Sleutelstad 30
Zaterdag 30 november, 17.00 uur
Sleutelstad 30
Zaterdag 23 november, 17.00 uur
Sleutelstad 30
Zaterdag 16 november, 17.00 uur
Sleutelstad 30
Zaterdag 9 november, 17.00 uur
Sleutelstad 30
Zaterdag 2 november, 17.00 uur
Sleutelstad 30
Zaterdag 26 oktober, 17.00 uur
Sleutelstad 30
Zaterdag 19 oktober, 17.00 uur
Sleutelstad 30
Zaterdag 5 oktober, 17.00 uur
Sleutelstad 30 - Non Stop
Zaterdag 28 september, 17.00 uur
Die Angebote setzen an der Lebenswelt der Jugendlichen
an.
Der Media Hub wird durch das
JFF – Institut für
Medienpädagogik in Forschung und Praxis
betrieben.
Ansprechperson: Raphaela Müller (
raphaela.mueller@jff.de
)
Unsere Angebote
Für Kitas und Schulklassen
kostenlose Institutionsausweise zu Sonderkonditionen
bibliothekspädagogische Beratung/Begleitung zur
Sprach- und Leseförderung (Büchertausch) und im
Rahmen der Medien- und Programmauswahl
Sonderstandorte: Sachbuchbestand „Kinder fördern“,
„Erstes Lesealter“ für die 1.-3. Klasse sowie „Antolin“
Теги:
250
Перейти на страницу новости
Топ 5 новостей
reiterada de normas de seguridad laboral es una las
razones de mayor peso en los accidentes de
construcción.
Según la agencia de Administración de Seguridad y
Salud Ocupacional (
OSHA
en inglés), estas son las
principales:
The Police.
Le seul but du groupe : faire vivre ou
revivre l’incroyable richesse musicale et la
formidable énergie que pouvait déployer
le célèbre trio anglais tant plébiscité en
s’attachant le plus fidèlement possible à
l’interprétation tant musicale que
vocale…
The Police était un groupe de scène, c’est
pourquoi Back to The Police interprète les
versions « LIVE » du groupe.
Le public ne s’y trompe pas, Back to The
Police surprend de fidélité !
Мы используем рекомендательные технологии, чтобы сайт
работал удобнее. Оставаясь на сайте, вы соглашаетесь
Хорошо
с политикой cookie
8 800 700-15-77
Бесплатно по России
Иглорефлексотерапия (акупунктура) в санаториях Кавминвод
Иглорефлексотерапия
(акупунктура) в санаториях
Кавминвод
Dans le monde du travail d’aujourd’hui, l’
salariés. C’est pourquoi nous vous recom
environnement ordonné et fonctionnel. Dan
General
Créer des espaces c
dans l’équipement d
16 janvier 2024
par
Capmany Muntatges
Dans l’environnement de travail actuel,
┄┄┄┄┄┄
» **ACTION ITEM**
Please retype all of the data above exactly as it appears.

» **RESPONSE TO THIS TASK**
Sleutelstad 30
Zaterdag 30 november, 17.00 uur
Sleutelstad 30
Zaterdag 23 november, 17.00 uur
Sleutelstad 30
Zaterdag 16 november, 17.00 uur
Sleutelstad 30
Zaterdag 9 november, 17.00 uur
Sleutelstad 30
Zaterdag 2 november, 17.00 uur
Sleutelstad 30
Zaterdag 26 oktober, 17.00 uur
Sleutelstad 30
Zaterdag 19 oktober, 17.00 uur
Sleutelstad 30
Zaterdag 5 oktober, 17.00 uur
Sleutelstad 30 - Non Stop
Zaterdag 28 september, 17.00 uur
Die Angebote setzen an der Lebenswelt der Jugendlichen
an.
Der Media Hub wird durch das
JFF – Institut für
Medienpädagogik in Forschung und Praxis
betrieben.
Ansprechperson: Raphaela Müller (
raphaela.mueller@jff.de
)
Unsere Angebote
Für Kitas und Schulklassen
kostenlose Institutionsausweise zu Sonderkonditionen
bibliothekspädagogische Beratung/Begleitung zur
Sprach- und Leseförderung (Büchertausch) und im
Rahmen der Medien- und Programmauswahl
Sonderstandorte: Sachbuchbestand „Kinder fördern“,
„Erstes Lesealter“ für die 1.-3. Klasse sowie „Antolin“
Теги:
250
Перейти на страницу новости
Топ 5 новостей
reiterada de normas de seguridad laboral es una las
razones de mayor peso en los accidentes de
construcción.
Según la agencia de Administración de Seguridad y
Salud Ocupacional (
OSHA
en inglés), estas son las
principales:
The Police.
Le seul but du groupe : faire vivre ou
revivre l’incroyable richesse musicale et la
formidable énergie que pouvait déployer
le célèbre trio anglais tant plébiscité en
s’attachant le plus fidèlement possible à
l’interprétation tant musicale que
vocale…
The Police était un groupe de scène, c’est
pourquoi Back to The Police interprète les
versions « LIVE » du groupe.
Le public ne s’y trompe pas, Back to The
Police surprend de fidélité !
Мы используем рекомендательные технологии, чтобы сайт
работал удобнее. Оставаясь на сайте, вы соглашаетесь
Хорошо
с политикой cookie
8 800 700-15-77
Бесплатно по России
Иглорефлексотерапия (акупунктура) в санаториях Кавминвод
Иглорефлексотерапия
(акупунктура) в санаториях
Кавминвод
Dans le monde du travail d’aujourd’hui, l’
salariés. C’est pourquoi nous vous recom
environnement ordonné et fonctionnel. Dan
General
Créer des espaces c
dans l’équipement d
16 janvier 2024
par
Capmany Muntatges
Dans l’environnement de travail actuel,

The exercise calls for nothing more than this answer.